You, The Living (dir. Roy Andersson, 2007)
Via Mubi ($3.99 Rental)
In You, The Living–the second film in a trilogy that does not need to be seen in order or even all together–Roy Andersson brings us life in the Swedish city of Lethe through a series of tenuously-connected vignettes, shot on sets designed mostly from memories of places. In these stories the people seem dead, or as though they’re being dreamed. Their faces are pallid and matte and they populate spaces lifelessly. In one scene, a woman in a nursing home in tears hopelessly begs her senescent mother to recall an event, any event from her own past that will prove she is still something more than a shell of a person. In another, a man stuck in traffic recalls a nightmare in which he is sentenced to death for botching the tablecloth trick at a dinner party.
Andersson’s shots are like Far Side strips sketched by Edward Hopper, bleak and crushing and hopeful and genuinely hilarious all at once. But they’re not just a collection of evocative single-panels: together they form a narrative that runs counter to Sweden’s reputation as a nation of peace and harmony, and serve as a humanist statement against self-loathing. If you like it, good news: Andersson is nothing if not consistent.

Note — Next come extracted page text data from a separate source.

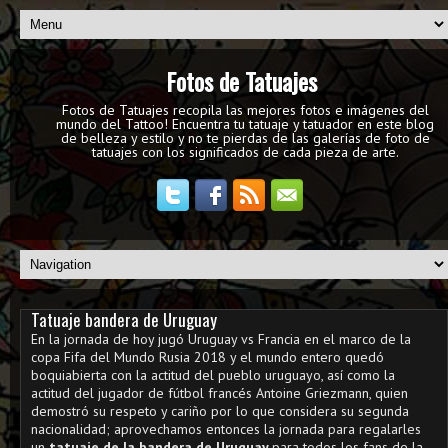
Fotos de Tatuajes
Fotos de Tatuajes recopila las mejores fotos e imágenes del
mundo del Tattoo! Encuentra tu tatuaje y tatuador en este blog
de belleza y estilo y no te pierdas de las galerías de foto de
tatuajes con los significados de cada pieza de arte.
Tatuaje bandera de Uruguay
En la jornada de hoy jugó Uruguay vs Francia en el marco de la
copa Fifa del Mundo Rusia 2018 y el mundo entero quedó
boquiabierta con la actitud del pueblo uruguayo, así como la
actitud del jugador de fútbol francés Antoine Griezmann, quien
demostró su respeto y cariño por lo que considera su segunda
nacionalidad; aprovechamos entonces la jornada para regalarles
un
tatuaje de la bandera de Uruguay
para todos los fans de la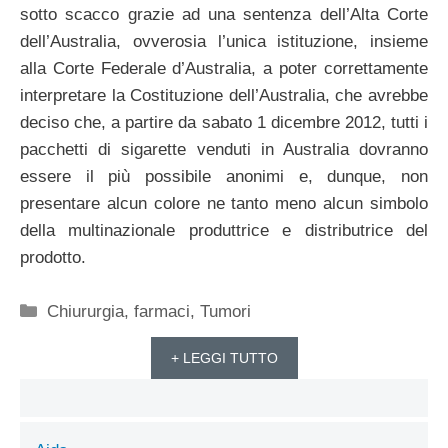
sotto scacco grazie ad una sentenza dell’Alta Corte
dell’Australia, ovverosia l’unica istituzione, insieme
alla Corte Federale d’Australia, a poter correttamente
interpretare la Costituzione dell’Australia, che avrebbe
deciso che, a partire da sabato 1 dicembre 2012, tutti i
pacchetti di sigarette venduti in Australia dovranno
essere il più possibile anonimi e, dunque, non
presentare alcun colore ne tanto meno alcun simbolo
della multinazionale produttrice e distributrice del
prodotto.
Categorie
Chiururgia
,
farmaci
,
Tumori
+ LEGGI TUTTO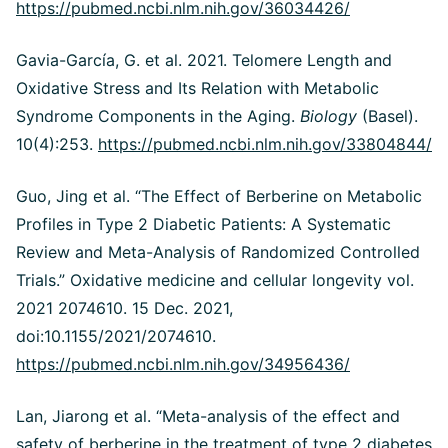
https://pubmed.ncbi.nlm.nih.gov/36034426/
Gavia-García, G. et al. 2021. Telomere Length and
Oxidative Stress and Its Relation with Metabolic
Syndrome Components in the Aging.
Biology
(Basel).
10(4):253.
https://pubmed.ncbi.nlm.nih.gov/33804844/
Guo, Jing et al. “The Effect of Berberine on Metabolic
Profiles in Type 2 Diabetic Patients: A Systematic
Review and Meta-Analysis of Randomized Controlled
Trials.” Oxidative medicine and cellular longevity vol.
2021 2074610. 15 Dec. 2021,
doi:10.1155/2021/2074610.
https://pubmed.ncbi.nlm.nih.gov/34956436/
Lan, Jiarong et al. “Meta-analysis of the effect and
safety of berberine in the treatment of type 2 diabetes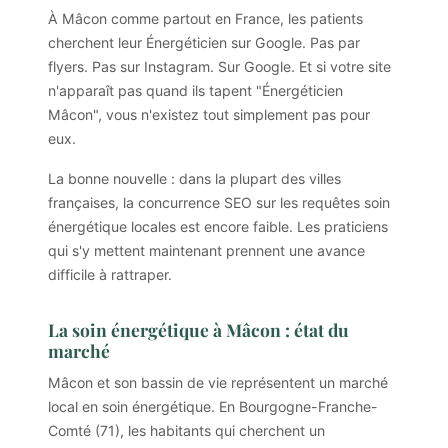
À Mâcon comme partout en France, les patients
cherchent leur Énergéticien sur Google. Pas par
flyers. Pas sur Instagram. Sur Google. Et si votre site
n'apparaît pas quand ils tapent "Énergéticien
Mâcon", vous n'existez tout simplement pas pour
eux.
La bonne nouvelle : dans la plupart des villes
françaises, la concurrence SEO sur les requêtes soin
énergétique locales est encore faible. Les praticiens
qui s'y mettent maintenant prennent une avance
difficile à rattraper.
La soin énergétique à Mâcon : état du
marché
Mâcon et son bassin de vie représentent un marché
local en soin énergétique. En Bourgogne-Franche-
Comté (71), les habitants qui cherchent un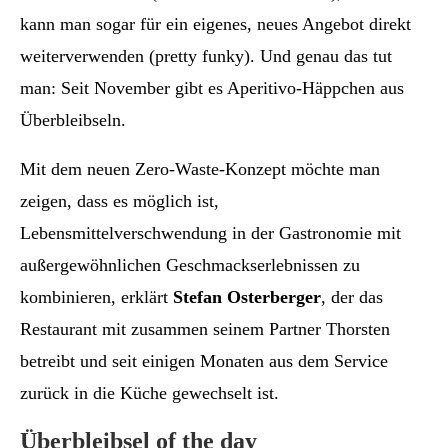
kann man sogar für ein eigenes, neues Angebot direkt
weiterverwenden (pretty funky). Und genau das tut
man: Seit November gibt es Aperitivo-Häppchen aus
Überbleibseln.
Mit dem neuen Zero-Waste-Konzept möchte man
zeigen, dass es möglich ist,
Lebensmittelverschwendung in der Gastronomie mit
außergewöhnlichen Geschmackserlebnissen zu
kombinieren, erklärt
Stefan Osterberger
, der das
Restaurant mit zusammen seinem Partner Thorsten
betreibt und seit einigen Monaten aus dem Service
zurück in die Küche gewechselt ist.
Überbleibsel of the day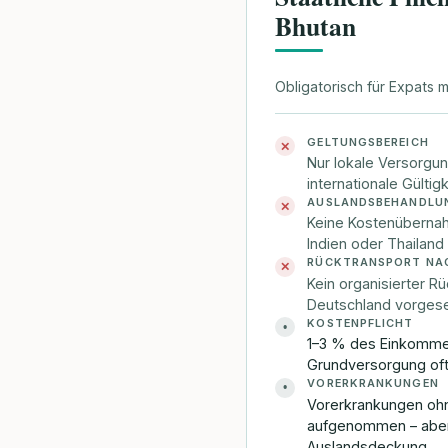
Bhutan
Obligatorisch für Expats m
GELTUNGSBEREICH
✕
Nur lokale Versorgun
internationale Gültigk
AUSLANDSBEHANDLU
✕
Keine Kostenübernah
Indien oder Thailand
RÜCKTRANSPORT NA
✕
Kein organisierter R
Deutschland vorges
KOSTENPFLICHT
•
1–3 % des Einkommen
Grundversorgung oft
VORERKRANKUNGEN
•
Vorerkrankungen ohn
aufgenommen – abe
Auslandsdeckung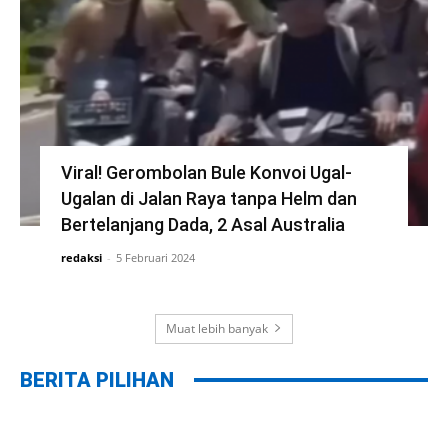
Viral! Gerombolan Bule Konvoi Ugal-
Ugalan di Jalan Raya tanpa Helm dan
Bertelanjang Dada, 2 Asal Australia
redaksi
-
5 Februari 2024
Muat lebih banyak
BERITA PILIHAN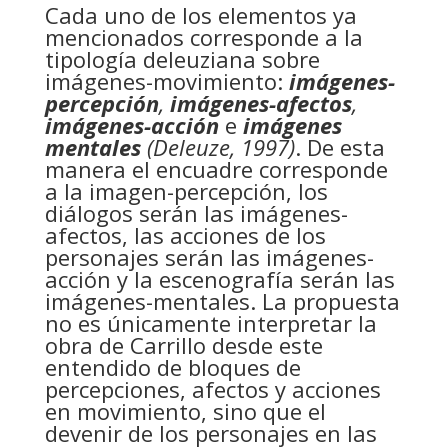
Cada uno de los elementos ya
mencionados corresponde a la
tipología deleuziana sobre
imágenes-movimiento:
imágenes-
percepción
,
imágenes-afectos
,
imágenes-acción
e
imágenes
mentales
(Deleuze, 1997)
. De esta
manera el encuadre corresponde
a la imagen-percepción, los
diálogos serán las imágenes-
afectos, las acciones de los
personajes serán las imágenes-
acción y la escenografía serán las
imágenes-mentales. La propuesta
no es únicamente interpretar la
obra de Carrillo desde este
entendido de bloques de
percepciones, afectos y acciones
en movimiento, sino que el
devenir de los personajes en las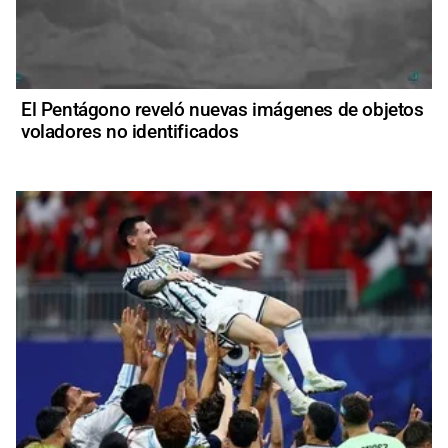
El Pentágono reveló nuevas imágenes de objetos
voladores no identificados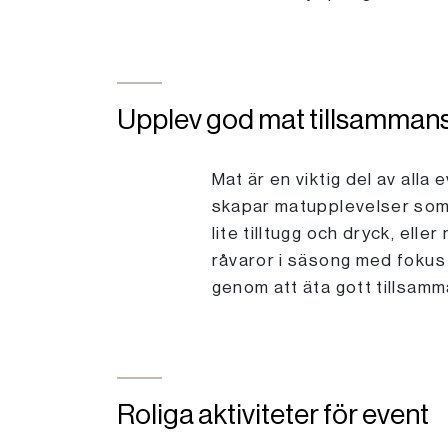
Upplev god mat tillsamman
Mat är en viktig del av alla
skapar matupplevelser som p
lite tilltugg och dryck, ell
råvaror i säsong med fokus 
genom att äta gott tillsamm
Roliga aktiviteter för event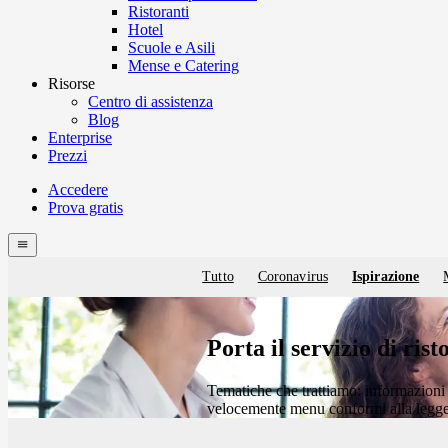
Ristoranti
Hotel
Scuole e Asili
Mense e Catering
Risorse
Centro di assistenza
Blog
Enterprise
Prezzi
Accedere
Prova gratis
Menutech
navigation
menu
Tutto
Coronavirus
Ispirazione
Blog
categories
Porta il servizio di rist
Tematiche che trattiamo: informazioni s
velocemente menu conformi alla legge, 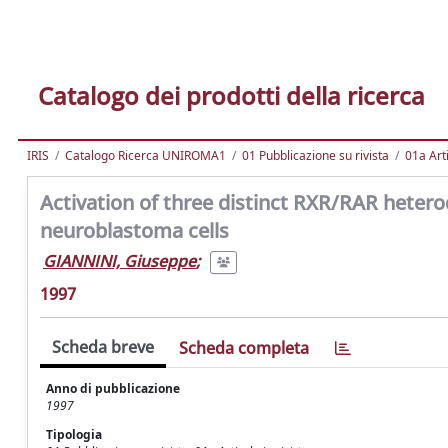
Catalogo dei prodotti della ricerca
IRIS
Catalogo Ricerca UNIROMA1
01 Pubblicazione su rivista
01a Arti
Activation of three distinct RXR/RAR hetero
neuroblastoma cells
GIANNINI, Giuseppe
;
1997
Scheda breve
Scheda completa
Anno di pubblicazione
1997
Tipologia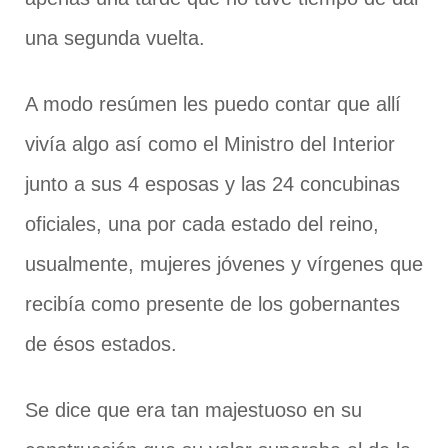
una segunda vuelta.
A modo resúmen les puedo contar que allí
vivía algo así como el Ministro del Interior
junto a sus 4 esposas y las 24 concubinas
oficiales, una por cada estado del reino,
usualmente, mujeres jóvenes y vírgenes que
recibía como presente de los gobernantes
de ésos estados.
Se dice que era tan majestuoso en su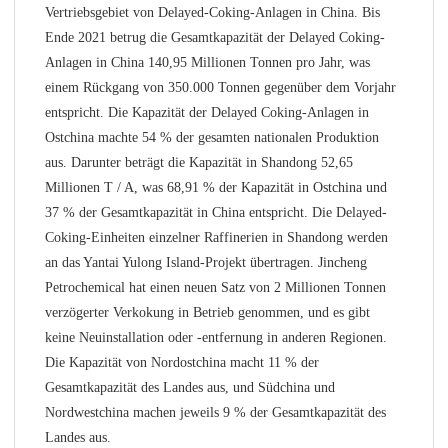
Vertriebsgebiet von Delayed-Coking-Anlagen in China. Bis
Ende 2021 betrug die Gesamtkapazität der Delayed Coking-
Anlagen in China 140,95 Millionen Tonnen pro Jahr, was
einem Rückgang von 350.000 Tonnen gegenüber dem Vorjahr
entspricht. Die Kapazität der Delayed Coking-Anlagen in
Ostchina machte 54 % der gesamten nationalen Produktion
aus. Darunter beträgt die Kapazität in Shandong 52,65
Millionen T / A, was 68,91 % der Kapazität in Ostchina und
37 % der Gesamtkapazität in China entspricht. Die Delayed-
Coking-Einheiten einzelner Raffinerien in Shandong werden
an das Yantai Yulong Island-Projekt übertragen. Jincheng
Petrochemical hat einen neuen Satz von 2 Millionen Tonnen
verzögerter Verkokung in Betrieb genommen, und es gibt
keine Neuinstallation oder -entfernung in anderen Regionen.
Die Kapazität von Nordostchina macht 11 % der
Gesamtkapazität des Landes aus, und Südchina und
Nordwestchina machen jeweils 9 % der Gesamtkapazität des
Landes aus.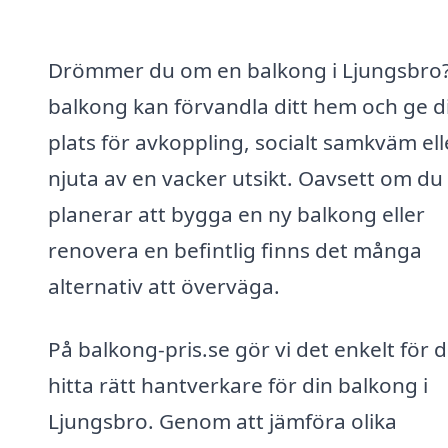
Drömmer du om en balkong i Ljungsbro
balkong kan förvandla ditt hem och ge d
plats för avkoppling, socialt samkväm ell
njuta av en vacker utsikt. Oavsett om du
planerar att bygga en ny balkong eller
renovera en befintlig finns det många
alternativ att överväga.
På balkong-pris.se gör vi det enkelt för d
hitta rätt hantverkare för din balkong i
Ljungsbro. Genom att jämföra olika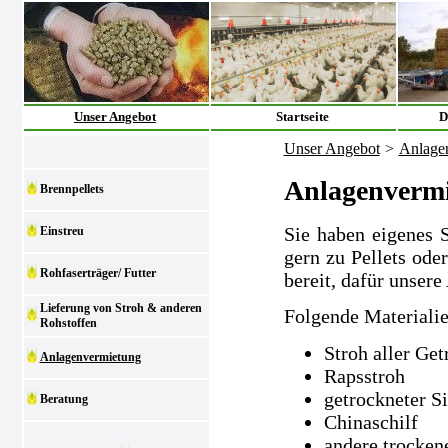
Unser Angebot
Startseite
D
Unser Angebot
>
Anlage
Anlagenverm
Brennpellets
Sie haben eigenes 
Einstreu
gern zu Pellets ode
Rohfaserträger/ Futter
bereit, dafür unsere
Lieferung von Stroh & anderen
Folgende Materialie
Rohstoffen
Stroh aller Get
Anlagenvermietung
Rapsstroh
getrockneter S
Beratung
Chinaschilf
andere trocken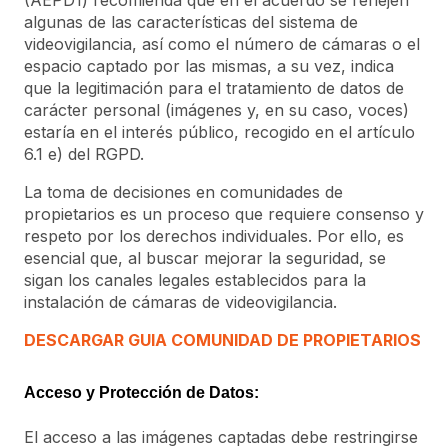
algunas de las características del sistema de
videovigilancia, así como el número de cámaras o el
espacio captado por las mismas, a su vez, indica
que la legitimación para el tratamiento de datos de
carácter personal (imágenes y, en su caso, voces)
estaría en el interés público, recogido en el artículo
6.1 e) del RGPD.
La toma de decisiones en comunidades de
propietarios es un proceso que requiere consenso y
respeto por los derechos individuales. Por ello, es
esencial que, al buscar mejorar la seguridad, se
sigan los canales legales establecidos para la
instalación de cámaras de videovigilancia.
DESCARGAR GUIA COMUNIDAD DE PROPIETARIOS
Acceso y Protección de Datos:
El acceso a las imágenes captadas debe restringirse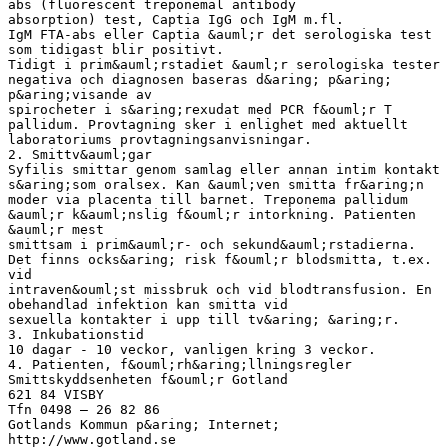
abs (fluorescent treponemal antibody
absorption) test, Captia IgG och IgM m.fl.
IgM FTA-abs eller Captia &auml;r det serologiska test
som tidigast blir positivt.
Tidigt i prim&auml;rstadiet &auml;r serologiska tester
negativa och diagnosen baseras d&aring; p&aring;
p&aring;visande av
spirocheter i s&aring;rexudat med PCR f&ouml;r T
pallidum. Provtagning sker i enlighet med aktuellt
laboratoriums provtagningsanvisningar.
2. Smittv&auml;gar
Syfilis smittar genom samlag eller annan intim kontakt
s&aring;som oralsex. Kan &auml;ven smitta fr&aring;n
moder via placenta till barnet. Treponema pallidum
&auml;r k&auml;nslig f&ouml;r intorkning. Patienten
&auml;r mest
smittsam i prim&auml;r- och sekund&auml;rstadierna.
Det finns ocks&aring; risk f&ouml;r blodsmitta, t.ex.
vid
intraven&ouml;st missbruk och vid blodtransfusion. En
obehandlad infektion kan smitta vid
sexuella kontakter i upp till tv&aring; &aring;r.
3. Inkubationstid
10 dagar - 10 veckor, vanligen kring 3 veckor.
4. Patienten, f&ouml;rh&aring;llningsregler
Smittskyddsenheten f&ouml;r Gotland
621 84 VISBY
Tfn 0498 – 26 82 86
Gotlands Kommun p&aring; Internet;
http://www.gotland.se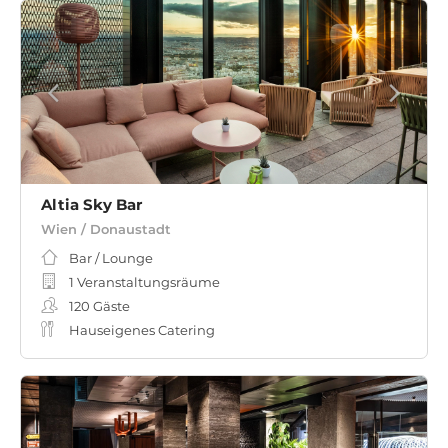
Altia Sky Bar
Wien / Donaustadt
Bar / Lounge
1 Veranstaltungsräume
120
Gäste
Hauseigenes Catering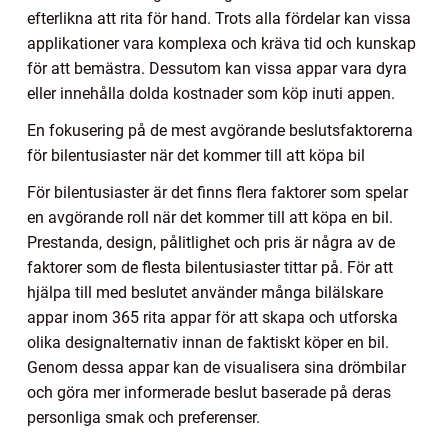
efterlikna att rita för hand. Trots alla fördelar kan vissa
applikationer vara komplexa och kräva tid och kunskap
för att bemästra. Dessutom kan vissa appar vara dyra
eller innehålla dolda kostnader som köp inuti appen.
En fokusering på de mest avgörande beslutsfaktorerna
för bilentusiaster när det kommer till att köpa bil
För bilentusiaster är det finns flera faktorer som spelar
en avgörande roll när det kommer till att köpa en bil.
Prestanda, design, pålitlighet och pris är några av de
faktorer som de flesta bilentusiaster tittar på. För att
hjälpa till med beslutet använder många bilälskare
appar inom 365 rita appar för att skapa och utforska
olika designalternativ innan de faktiskt köper en bil.
Genom dessa appar kan de visualisera sina drömbilar
och göra mer informerade beslut baserade på deras
personliga smak och preferenser.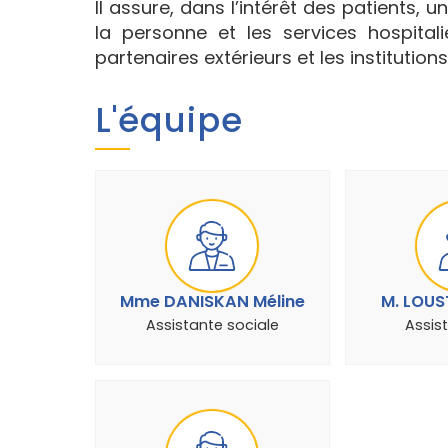
Il assure, dans l’intérêt des patients, u
la personne et les services hospital
partenaires extérieurs et les institutio
L'équipe
Mme DANISKAN Méline
M. LOUS
Assistante sociale
Assist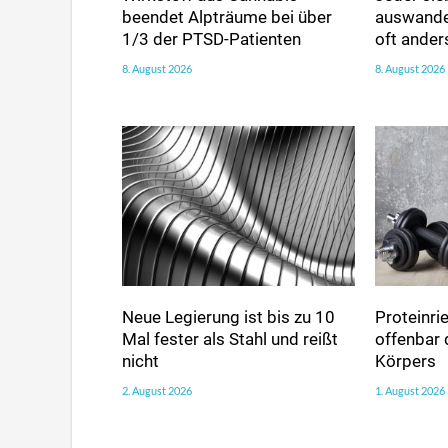
beendet Alpträume bei über
auswander
1/3 der PTSD-Patienten
oft ander
8. August 2026
8. August 2026
Neue Legierung ist bis zu 10
Proteinri
Mal fester als Stahl und reißt
offenbar 
nicht
Körpers
2. August 2026
1. August 2026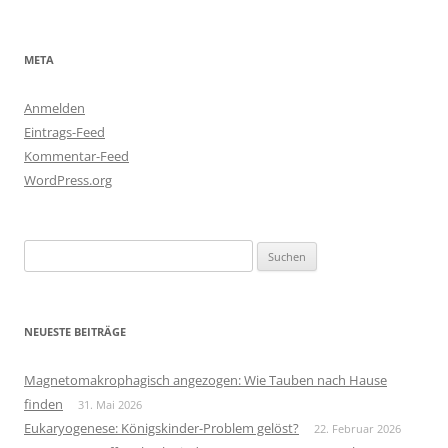
META
Anmelden
Eintrags-Feed
Kommentar-Feed
WordPress.org
Suchen
nach:
NEUESTE BEITRÄGE
Magnetomakrophagisch angezogen: Wie Tauben nach Hause
finden
31. Mai 2026
Eukaryogenese: Königskinder-Problem gelöst?
22. Februar 2026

MUBI is a curated streaming service that offers hard-to-find films.
The Hitch-Hiker (dir. Ida Lupino, 1953)
via Kino Now ($5 Rental)
“This is the true story of a man and a gun and a car,” begins Ida Lupino’s Hitch-Hiker. “What you will see in the next seventy minutes could have happened to you. For the facts are actual.”
Often hailed as the only film noir directed by a woman, Hitch-Hiker has secured itself a place in the public domain, meaning a fuzzy copy of the picture is not hard to come by. But Kino Lorber’s beautiful new restoration of this classic is well worth the cheap rental: the brutal light of the Nevada desert and chiaroscuro climax on the docks demand to be seen in a resolution greater than 240p. This is post-war realism at its most stripped-down: true crime produced independently on a nothing budget.
Kino Now is the virtual screening arm of Kino Lorber, a leading distributor of arthouse and international films.
The Popula Film Club brings you worthwhile options to stream, chosen with a view to quality, and to withholding as much money as possible from the oligarchs and monopolists of Amazon, Netflix, YouTube and the like.